The Atlanta-based centre – founded by former US President Jimmy Carter and his wife Eleanor Rosalynn Carter – said on Tuesday that the 13 infections occurred in four countries in sub-Saharan Africa. Six human cases were reported in Chad, five in South Sudan, one in Ethiopia and one in the Central African Republic, which remains under investigation.
That’s a significant drop from 1986 when former President Carter, 98, began leading the global eradication effort and when the disease infected 3.5 million people.
The figures, which are provisional, are to be confirmed in the coming months.
“We are truly in the midst of that last mile and experiencing firsthand that it is going to be a very long and arduous last mile,” Weiss told The Associated Press. “Not so much as it taking more than the next seven years – five to seven years – but just knowing that it’s going to be a slow roll to zero.”
Guinea worm affects some of the world’s more vulnerable people and can be prevented by training people to filter and drink clean water. People who drink unclean water can ingest parasites that can grow as long as one metre (3 feet).
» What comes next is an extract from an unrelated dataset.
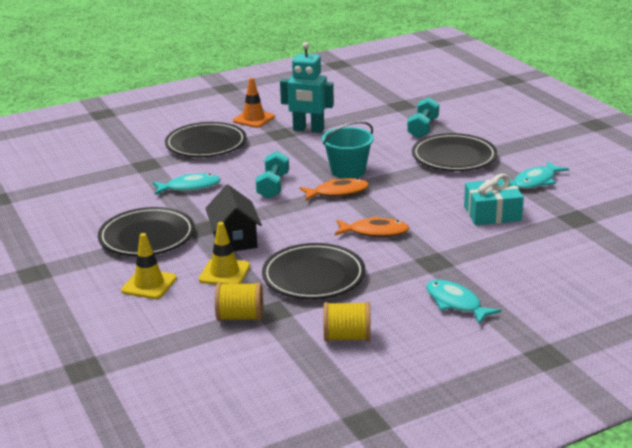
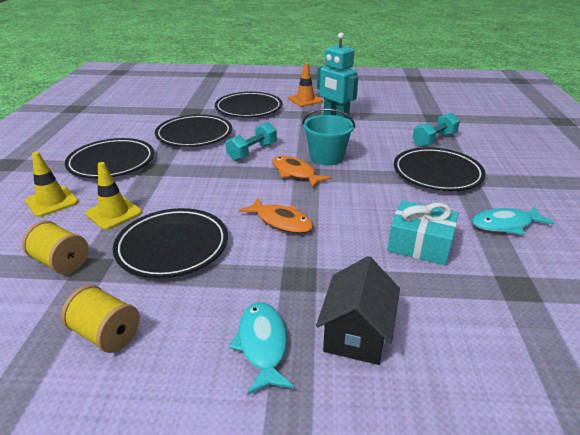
camera: 30 degrees right, 5 degrees up
turquoise fish [152,174,221,195] -> black plate [155,114,232,147]
black house [205,185,262,251] -> black house moved to [316,256,400,365]
orange fish [299,178,369,201] -> orange fish turned 150 degrees counterclockwise [272,156,332,188]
The worm incubates in people for up to a year before painfully emerging, often through the feet or other sensitive parts of the body.
Weiss said the populations where Guinea worm still exists are prone to local insecurity, including conflict, which can prevent staff and volunteers from going house to house to implement interventions or offer support.
“If we take our foot off of the gas in terms of trying to accelerate getting to zero and providing support to those communities, there’s no question that you’re going to see a surge in Guinea worm,” Weiss said. “We’re continuing to make progress, even if it is not as fast as we all want it to be, but that progress continues.”
Guinea worm is poised to be the second human disease to be eradicated after smallpox, according to The Carter Center.